Гость, ставший после еды ещё благодушнее, чем до неё, ответил ласково:
– Я полагаю, прокуратор, что настроение в этом городе теперь хорошее.
– Так что можно ручаться, что никакие беспорядки не угрожают более?
– Ручаться можно, – проговорил гость, с удовольствием поглядывая на голубей, – лишь за одно в мире – мощь великого кесаря…
– Да пошлют ему боги долгую жизнь, – сейчас же продолжил Пилат, – и всеобщий мир. Да, а как вы полагаете, можно ли увести теперь войска?
– Я полагаю, что когорта Громоносного легиона {} может уйти, – ответил гость и прибавил: – Хорошо бы, если бы ещё завтра она продефилировала по городу.
– Очень хорошая мысль, – одобрил прокуратор, – послезавтра я её отпущу и сам уеду, и, клянусь пиром двенадцати богов, ларами клянусь {}, я отдал бы многое, чтобы сделать это сегодня.
– Прокуратор не любит Ершалаима? – добродушно спросил гость.
– О, помилуйте, – светски улыбаясь, воскликнул прокуратор, – нет более беспокойного места на всей земле! Маги, чародеи, волшебники, фанатики, богомольцы… И каждую минуту только и ждёшь, что придётся быть свидетелем кровопролития. Тасовать войска всё время, читать доносы и ябеды, из которых половина на тебя самого. Согласитесь, что это скучно!
– Праздники, – снисходительно отозвался гость.
– От всей души желаю, чтобы они скорее кончились, – энергично добавил Пилат, – и я получил бы возможность уехать в Кесарию.
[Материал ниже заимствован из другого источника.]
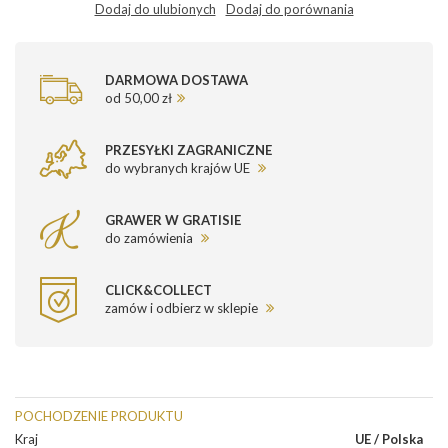
Dodaj do ulubionych
Dodaj do porównania
DARMOWA DOSTAWA
od 50,00 zł
PRZESYŁKI ZAGRANICZNE
do wybranych krajów UE
GRAWER W GRATISIE
do zamówienia
CLICK&COLLECT
zamów i odbierz w sklepie
POCHODZENIE PRODUKTU
Kraj
UE / Polska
А оттуда мне нужно ехать с докладом к наместнику. Да, кстати, этот проклятый Вар-Равван вас не тревожит?
Тут гость и послал этот первый взгляд в щёку прокуратору. Но тот глядел скучающими глазами вдаль, брезгливо созерцая край города, лежащий у его ног и угасающий перед вечером. И взгляд гостя угас, и веки опустились.
– Я думаю, что Вар стал теперь безопасен, как ягнёнок, – заговорил гость, и морщинки улыбки появились на круглом лице, – ему неудобно бунтовать теперь.
– Слишком знаменит? – спросил Пилат, изображая улыбку.
– Прокуратор как всегда тонко понимает вопрос, – ответил гость, – он стал притчей во языцех.
– Но во всяком случае… – озабоченно заметил прокуратор, и тонкий длинный палец с чёрным камнем в перстне поднялся вверх.
– О, прокуратор может быть уверен, что в Иудее Вар не сделает шагу без того, чтобы за ним не шли по пятам.
– Теперь я спокоен, – ответил прокуратор, – как, впрочем, и всегда спокоен, когда вы здесь.
– Прокуратор слишком добр.
– А теперь прошу сделать мне доклад о казни, – сказал прокуратор.
– Что именно интересует прокуратора?
– Не было ли попыток выражать возмущение ею, попыток прорваться к столбам?
– Никаких, – ответил гость.
– Очень хорошо, очень хорошо. Вы сами установили, что смерть пришла?
– Конечно. Прокуратор может быть уверен в этом.
– Скажите. Напиток им давали перед повешением на столбы?